Note: your operating system may still show a "Date Modified" or "Date Created" on the file — these are file system attributes, not EXIF. They're separate from EXIF metadata and are not touched by this tool. If you need to change or strip file system timestamps, that requires a different approach (on Mac: touch -t in Terminal; on Windows: third-party tools like BulkFileChanger).
Remove Date and Time from Your Photo — Free
Toggle the Date/Time category for removal, click Apply, download. Zero quality loss, nothing uploaded. Under 30 seconds for a single JPEG.
Open Free EXIF EditorFrequently Asked Questions
Does removing EXIF date affect how the photo looks?
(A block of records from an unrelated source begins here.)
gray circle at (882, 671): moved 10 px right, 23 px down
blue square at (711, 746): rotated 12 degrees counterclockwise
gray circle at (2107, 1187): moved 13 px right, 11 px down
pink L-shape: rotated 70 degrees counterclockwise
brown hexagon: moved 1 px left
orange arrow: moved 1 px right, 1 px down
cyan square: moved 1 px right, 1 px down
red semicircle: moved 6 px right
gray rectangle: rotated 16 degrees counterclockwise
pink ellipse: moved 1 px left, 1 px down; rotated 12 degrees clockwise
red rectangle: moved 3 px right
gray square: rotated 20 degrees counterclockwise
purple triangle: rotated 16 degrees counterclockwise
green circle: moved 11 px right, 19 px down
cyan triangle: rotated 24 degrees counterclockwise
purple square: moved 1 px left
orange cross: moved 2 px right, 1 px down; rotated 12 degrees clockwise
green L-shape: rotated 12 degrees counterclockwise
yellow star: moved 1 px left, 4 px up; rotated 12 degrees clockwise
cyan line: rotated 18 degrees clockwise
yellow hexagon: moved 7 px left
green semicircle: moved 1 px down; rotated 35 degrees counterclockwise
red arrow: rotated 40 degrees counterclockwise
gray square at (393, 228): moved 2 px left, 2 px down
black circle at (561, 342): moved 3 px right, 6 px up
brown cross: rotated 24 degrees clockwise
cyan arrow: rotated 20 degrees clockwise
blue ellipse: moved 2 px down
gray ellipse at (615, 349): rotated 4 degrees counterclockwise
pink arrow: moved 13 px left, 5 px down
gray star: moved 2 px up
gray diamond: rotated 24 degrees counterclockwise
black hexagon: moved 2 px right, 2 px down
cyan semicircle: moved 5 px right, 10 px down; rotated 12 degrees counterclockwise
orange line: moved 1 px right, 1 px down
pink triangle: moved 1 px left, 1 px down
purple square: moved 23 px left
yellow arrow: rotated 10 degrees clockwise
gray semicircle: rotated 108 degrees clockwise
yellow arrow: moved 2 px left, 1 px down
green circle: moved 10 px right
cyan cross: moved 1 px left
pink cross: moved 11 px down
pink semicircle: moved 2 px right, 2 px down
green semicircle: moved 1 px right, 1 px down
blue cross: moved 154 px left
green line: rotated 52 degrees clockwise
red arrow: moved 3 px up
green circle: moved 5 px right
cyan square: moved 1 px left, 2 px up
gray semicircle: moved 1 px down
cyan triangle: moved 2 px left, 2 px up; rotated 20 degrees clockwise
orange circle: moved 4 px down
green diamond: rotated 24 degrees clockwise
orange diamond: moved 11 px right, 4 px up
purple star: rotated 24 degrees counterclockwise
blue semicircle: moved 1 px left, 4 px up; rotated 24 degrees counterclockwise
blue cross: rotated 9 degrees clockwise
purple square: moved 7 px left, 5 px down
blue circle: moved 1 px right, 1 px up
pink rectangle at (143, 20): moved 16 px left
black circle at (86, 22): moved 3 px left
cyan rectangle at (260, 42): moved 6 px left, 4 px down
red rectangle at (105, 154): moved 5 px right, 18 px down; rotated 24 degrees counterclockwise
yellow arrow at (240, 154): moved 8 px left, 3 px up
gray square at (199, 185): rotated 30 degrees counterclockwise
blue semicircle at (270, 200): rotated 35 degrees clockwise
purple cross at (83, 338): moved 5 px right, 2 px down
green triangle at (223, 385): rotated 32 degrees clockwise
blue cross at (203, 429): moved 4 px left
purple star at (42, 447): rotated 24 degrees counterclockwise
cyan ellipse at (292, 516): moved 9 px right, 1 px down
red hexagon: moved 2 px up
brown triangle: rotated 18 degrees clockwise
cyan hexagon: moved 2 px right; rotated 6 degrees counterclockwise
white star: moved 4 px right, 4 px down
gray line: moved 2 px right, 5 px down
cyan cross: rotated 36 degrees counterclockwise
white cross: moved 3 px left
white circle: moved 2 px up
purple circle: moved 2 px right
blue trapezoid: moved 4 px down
No. EXIF date fields are stored in the file header, separate from the image data. Removing them has zero effect on image quality, dimensions, or appearance. The photo looks identical — only the hidden timestamp tags disappear.
Can I remove the date from HEIC photos?
The EXIF Editor works with JPEG/JPG files. If you have HEIC photos from an iPhone, convert them to JPEG first, then use the editor to strip the date. Alternatively, ExifTool handles HEIC files directly: exiftool -DateTimeOriginal= file.heic removes the original date field.
Will the photo still show in the correct order in Apple Photos or Google Photos after removing the date?
Photos apps sort by EXIF DateTimeOriginal when available. If you remove the date, the app falls back to the file's creation date for sorting. The photo may appear out of chronological order in the library. If you just want privacy when sharing without disrupting your own library, only strip the date from the copy you're sharing, not from the original.
How do I remove the date from photos on Android?
Open the EXIF Editor in Chrome on your Android phone. Drop in your JPEG, toggle the Date/Time category for removal, and download the clean file. Everything runs in the browser — no app install needed.